▸ **Your task**
Line by line, set down the records below from the first line through the line containing "right back paw: (236, 326)". Omit the pictures.

(Keypoint coordinate data)
__________________________________________________
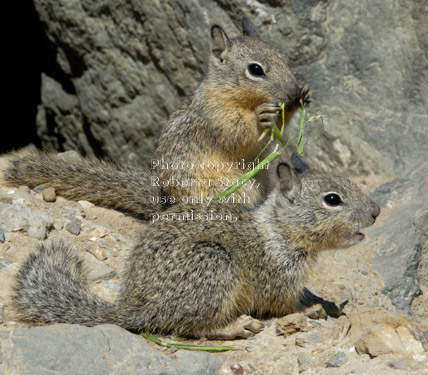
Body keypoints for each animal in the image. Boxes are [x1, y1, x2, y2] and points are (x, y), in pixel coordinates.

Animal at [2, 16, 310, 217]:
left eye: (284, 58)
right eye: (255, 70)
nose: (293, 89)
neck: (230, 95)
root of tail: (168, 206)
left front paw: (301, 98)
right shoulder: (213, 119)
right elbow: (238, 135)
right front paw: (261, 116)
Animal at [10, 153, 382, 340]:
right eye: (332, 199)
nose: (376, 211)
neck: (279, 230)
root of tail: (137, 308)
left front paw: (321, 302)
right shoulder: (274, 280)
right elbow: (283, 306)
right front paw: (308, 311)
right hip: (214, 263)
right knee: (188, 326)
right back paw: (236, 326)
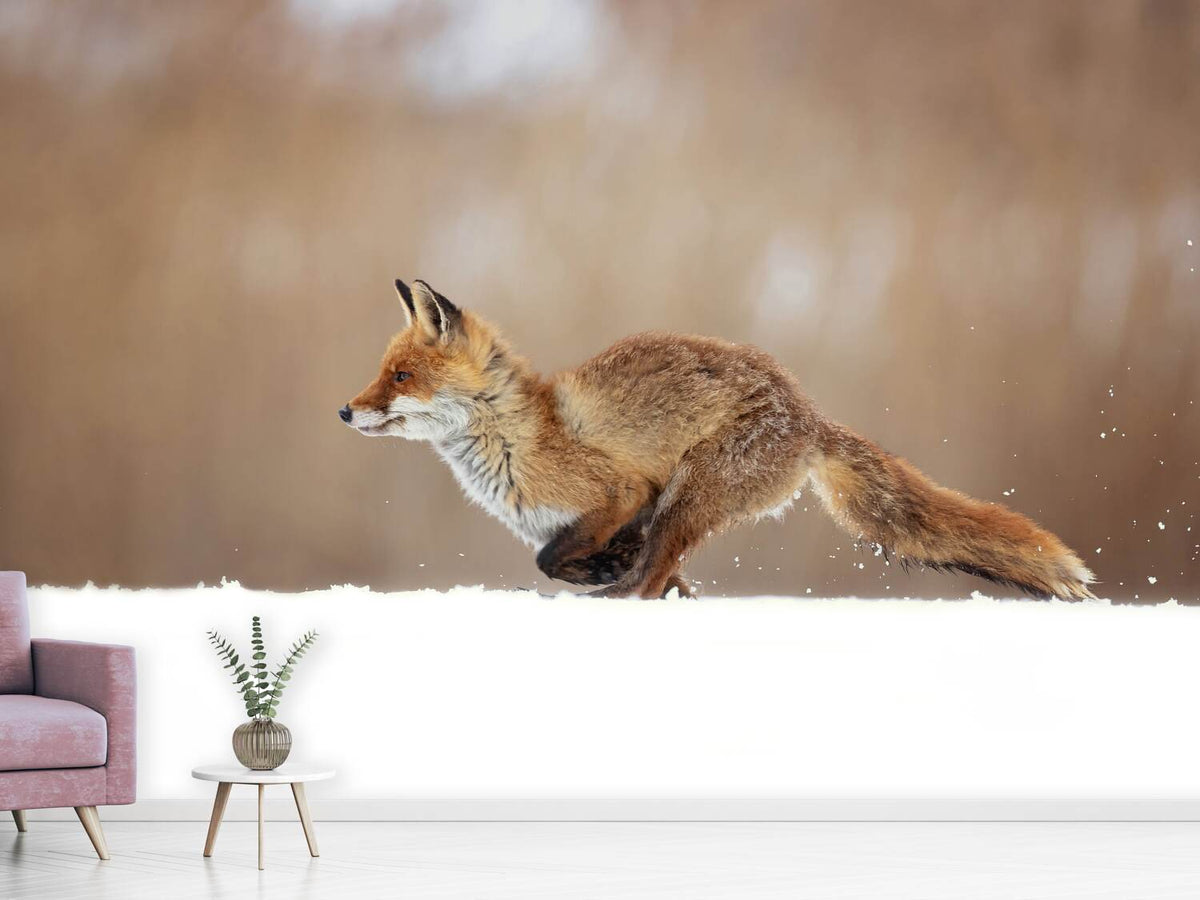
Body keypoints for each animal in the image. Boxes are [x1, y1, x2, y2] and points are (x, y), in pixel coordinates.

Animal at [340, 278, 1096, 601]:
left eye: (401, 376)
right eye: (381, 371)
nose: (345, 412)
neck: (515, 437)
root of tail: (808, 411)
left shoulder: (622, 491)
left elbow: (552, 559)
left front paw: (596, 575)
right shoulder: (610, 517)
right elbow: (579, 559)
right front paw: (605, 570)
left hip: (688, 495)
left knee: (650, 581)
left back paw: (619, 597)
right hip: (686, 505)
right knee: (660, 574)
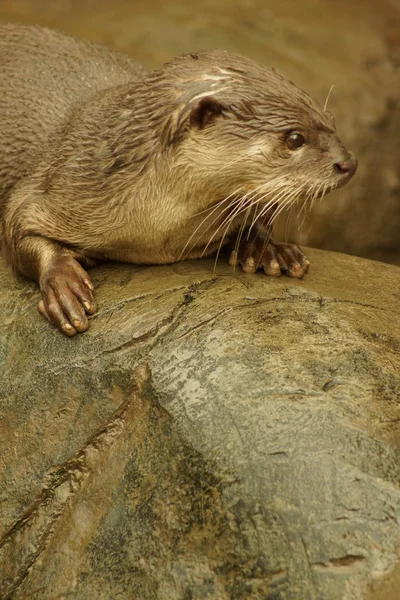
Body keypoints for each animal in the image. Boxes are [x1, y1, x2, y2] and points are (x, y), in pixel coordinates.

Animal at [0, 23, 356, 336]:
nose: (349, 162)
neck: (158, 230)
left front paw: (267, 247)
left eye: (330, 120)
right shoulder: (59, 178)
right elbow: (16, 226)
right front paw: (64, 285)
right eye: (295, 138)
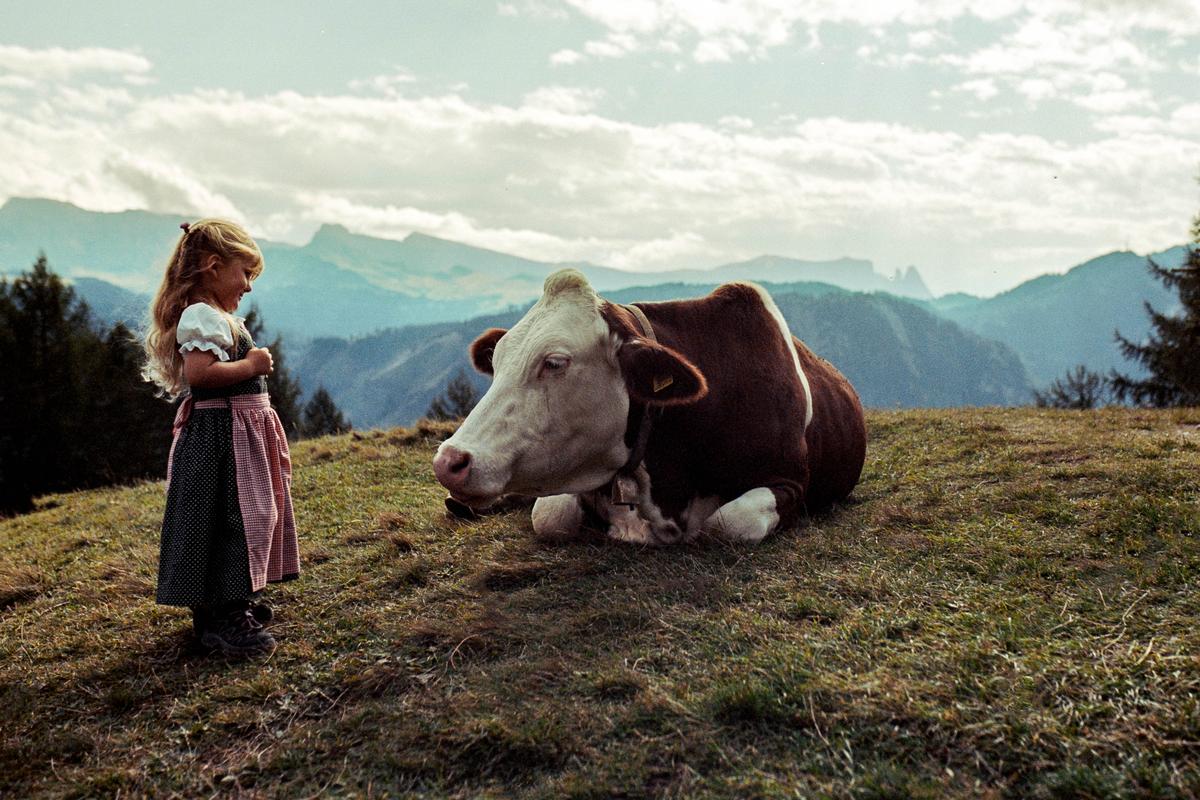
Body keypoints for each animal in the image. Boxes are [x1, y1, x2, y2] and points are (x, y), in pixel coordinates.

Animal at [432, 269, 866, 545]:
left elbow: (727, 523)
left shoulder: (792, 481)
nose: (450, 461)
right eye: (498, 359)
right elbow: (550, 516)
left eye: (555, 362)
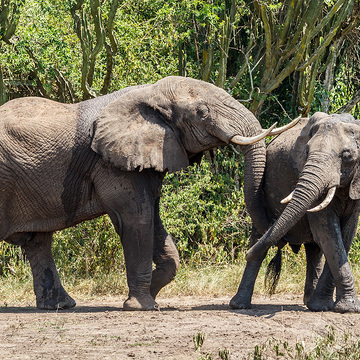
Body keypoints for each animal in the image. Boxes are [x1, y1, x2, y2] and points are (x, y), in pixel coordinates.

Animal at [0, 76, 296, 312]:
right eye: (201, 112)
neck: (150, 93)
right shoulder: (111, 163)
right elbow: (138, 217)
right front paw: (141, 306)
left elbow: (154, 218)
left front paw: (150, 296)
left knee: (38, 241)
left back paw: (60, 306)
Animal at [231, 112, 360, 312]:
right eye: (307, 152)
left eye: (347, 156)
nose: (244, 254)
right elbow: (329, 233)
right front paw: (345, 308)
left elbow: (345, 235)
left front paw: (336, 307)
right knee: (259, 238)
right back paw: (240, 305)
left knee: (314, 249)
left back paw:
__________________________________________________
▸ **Answer section**
Body keypoints for each animal in the image. Boxes are [x1, y1, x2, y2] and points are (x, y), in pixel coordinates.

Animal at [2, 16, 310, 217]:
left eye: (284, 58)
right eye: (255, 70)
nose: (293, 89)
neck: (230, 95)
root of tail: (168, 206)
left front paw: (301, 98)
right shoulder: (213, 119)
right elbow: (238, 135)
right front paw: (261, 116)
Animal at [10, 153, 382, 340]:
right eye: (332, 199)
nose: (376, 211)
neck: (279, 230)
root of tail: (137, 308)
left front paw: (321, 302)
right shoulder: (274, 280)
right elbow: (283, 306)
right front paw: (308, 311)
right hip: (214, 263)
right knee: (188, 326)
right back paw: (236, 326)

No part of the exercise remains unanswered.